** Opening AVAILABLE DATA block **

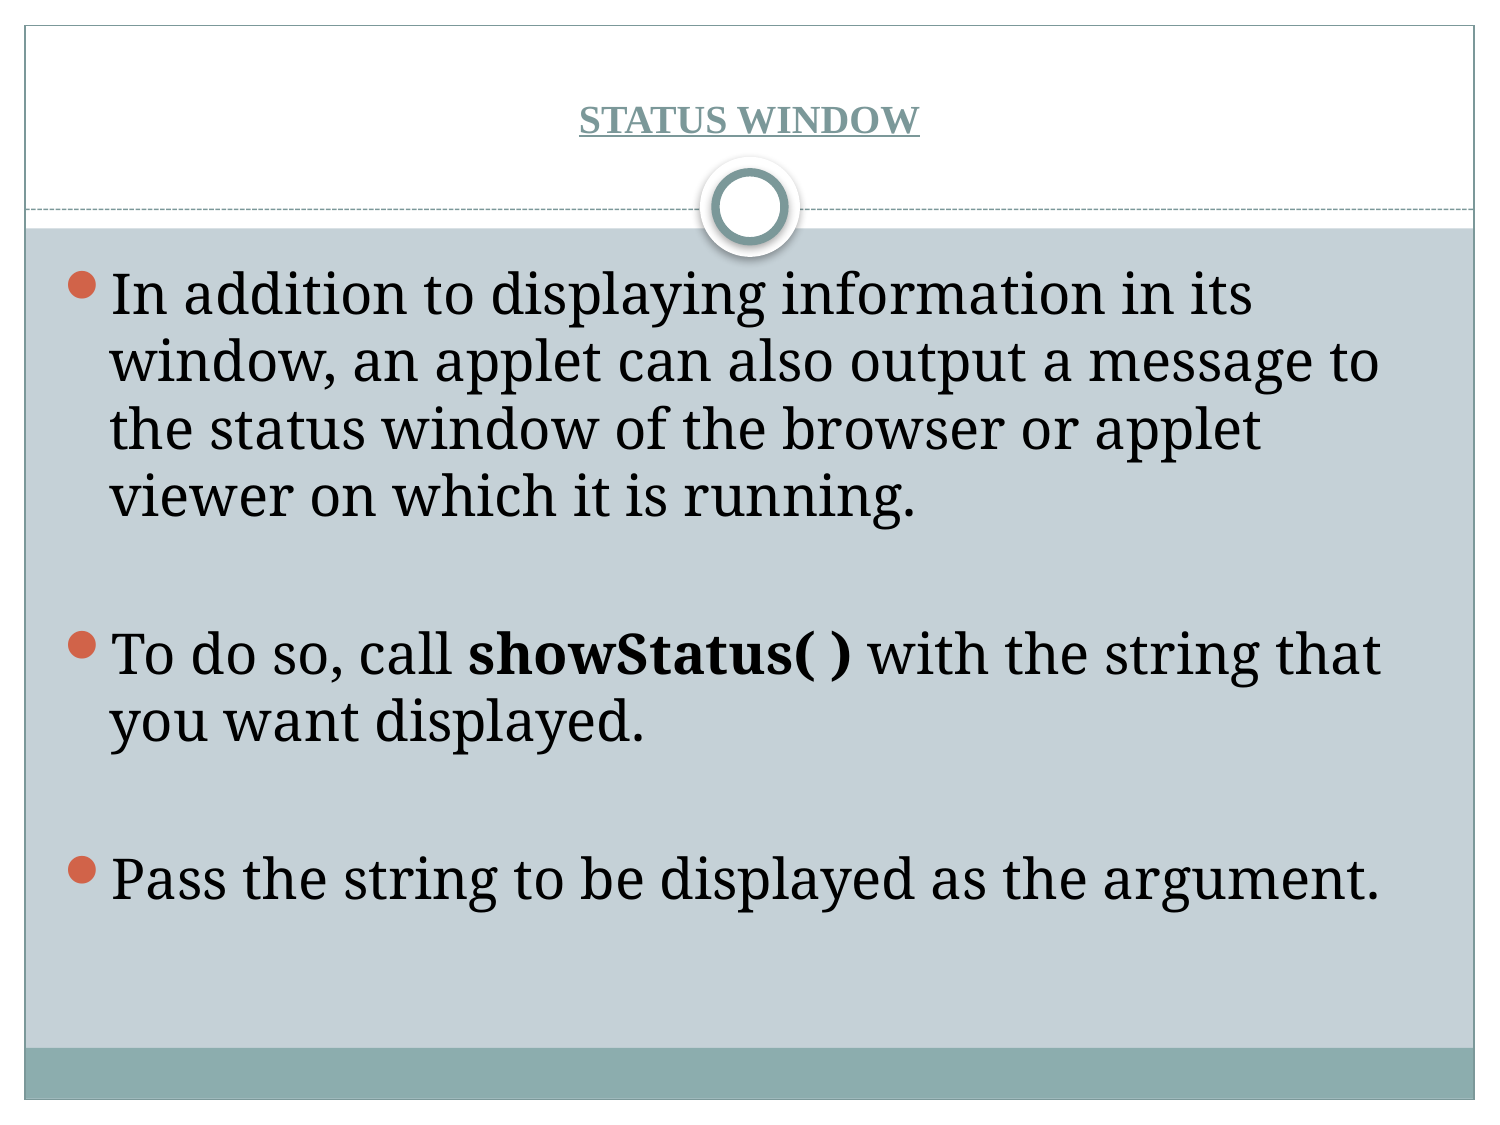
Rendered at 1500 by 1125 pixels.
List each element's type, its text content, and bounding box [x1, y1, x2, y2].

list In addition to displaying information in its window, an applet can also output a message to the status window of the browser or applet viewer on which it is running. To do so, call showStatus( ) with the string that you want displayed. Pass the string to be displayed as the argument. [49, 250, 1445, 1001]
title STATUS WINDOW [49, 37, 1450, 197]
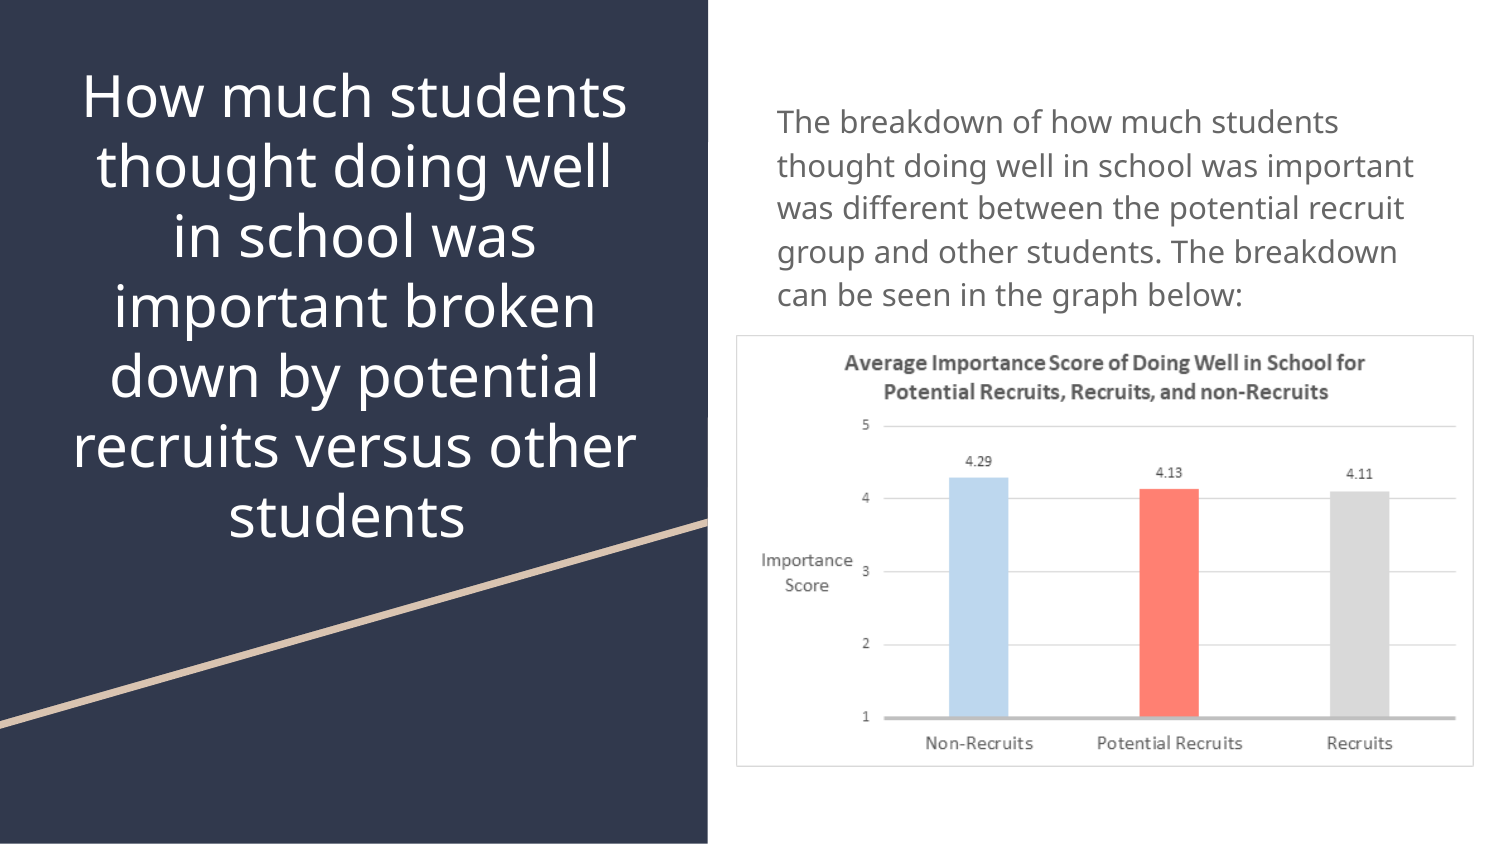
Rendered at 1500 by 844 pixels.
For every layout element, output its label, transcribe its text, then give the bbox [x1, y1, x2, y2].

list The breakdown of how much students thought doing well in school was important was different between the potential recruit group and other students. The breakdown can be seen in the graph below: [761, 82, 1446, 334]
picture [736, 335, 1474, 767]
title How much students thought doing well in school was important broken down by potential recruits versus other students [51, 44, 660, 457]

** Closing AVAILABLE DATA block **

Whenever the word "Rendered" shows up in a line above, copy that line.

EXERCISE SOLUTION =
Rendered at 1500 by 1125 pixels.
Rendered at 1500 by 844 pixels.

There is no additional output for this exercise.